ETIOLOGY AND EPIDEMIOLOGY
Bronchiolitis is an acute lower respiratory tract infection that results in an inflammatory obstruction of the peripheral airways, usually in children younger than 2 years.1 Children with bronchiolitis commonly wheeze. Bronchiolitis frequently is the first episode of wheezing in a previously healthy child. Almost all cases are viral induced, with respiratory syncytial virus (RSV) most often implicated. Less frequent but other notable pathogens that may trigger bronchiolitis include parainfluenza, influenza, rhinovirus, adenovirus, measles, and mycoplasma. Bronchiolitis is observed in all geographic areas, and the peak period for bronchiolitis ranges from October or November through April. It is encountered more often in children of lower socioeconomic status with their more crowded living conditions. Exposure to secondhand smoke predisposes to bronchiolitis, whereas breastfeeding appears to confer a protective advantage.
RSV is generally transmitted by contact with infected nasal secretions and much less frequently by aerosol spread. There are two major strains of RSV, A and B. Within each strain are numerous genotypes and subtypes, although one or two usually predominate during an outbreak.2 However, shifts in die predominant strain make it possible for individuals to remain susceptible to reinfection from year to year or even within the same season. RSV infection is common, with estimates that more than half of infants are infected during the first year of life and more than 80% by the age of 2 years.3 Approximately 1% to 2% of those infected with RSV require hospitalization, with younger children generally being more seriously affected. Between 1980 and 1996, bronchiolitis accounted for 1.65 million hospital admissions in the United States. Children younger than 1 year accounted for more than 80% of these hospitalizations, with hospitalization rates increasing from 12.9 per 1,000 in 1980 to 31.2 per 1,000 in 1996.4
PATHOPHYSIOLOGY AND CLINICAL FEATURES
Aside from bronchiolitis, RSV may also cause an uncomplicated upper respiratory tract infection or pneumonia or be a trigger of asthma in older children with this preexisting condition.
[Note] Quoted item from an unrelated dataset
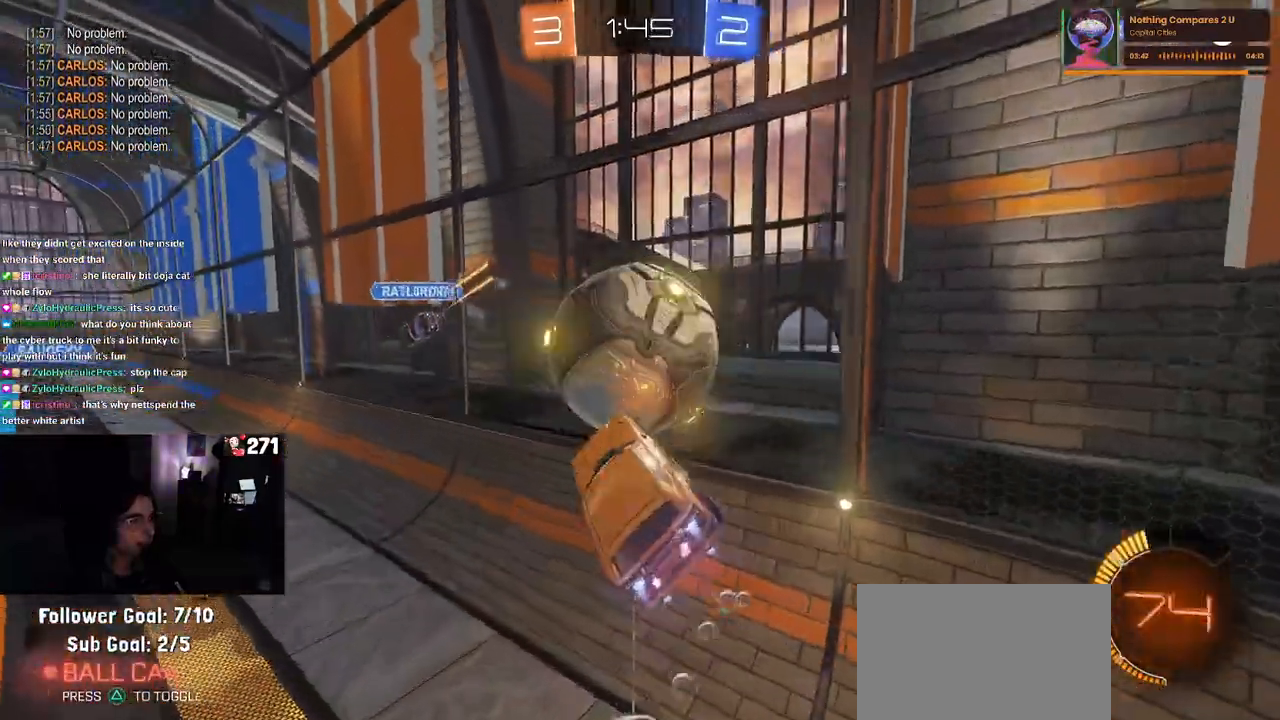
{"dt_ms": 500, "buttons": ["R1", "R2"], "left_stick": "up-left", "right_stick": "center", "events": [[17, "L1", "up"], [17, "left_stick", "center"], [217, "left_stick", "right"], [367, "left_stick", "up-left"]]}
In the lower respiratory tract, the virus induces necrosis of the airway epithelium and its ciliated lining. The ensuing mucosal inflammation impacts most severely on the smaller-caliber peripheral airways, without significant involvement of alveoli. There is a predominantly lymphocytic infiltrate into the peribronchial and peribronchiolar epithelium that promotes edema of the submucosa and adventitia. Intraluminal plugs of mucous and cellular debris accumulate secondary to impaired mucociliary clearance, leading to ball-valve obstruction and hyperinflation.1,5
For most individuals, bronchiolitis is a self-limited infection. The incubation period for RSV varies from 2 to 8 days.6 After a prodrome of several days, the acute illness often lasts 3 to 7 days, followed by a gradual recovery during 1 to 2 weeks/ Rhinorrhea, cough, and low-grade fever are common. Changes in behavior may occur and vary from restlessness to lethargy, often with decreased oral intake. Findings on physical examination may include tachypnea and the use of accessory muscles of breathing; a prolonged exhalatory phase; and wheezes, crackles, or both. Hypoxemia results from ventilation-perfusion mismatch of gas-exchange units. Chest radiographs typically reveal hyperinflation with patchy atelectasis. The severe complications of respiratory failure and apnea occur most often in very young children or those with underlying conditions such as prematurity, bronchopulmonary dysplasia and other chronic lung diseases, congenital heart disease, and immunodeficient states.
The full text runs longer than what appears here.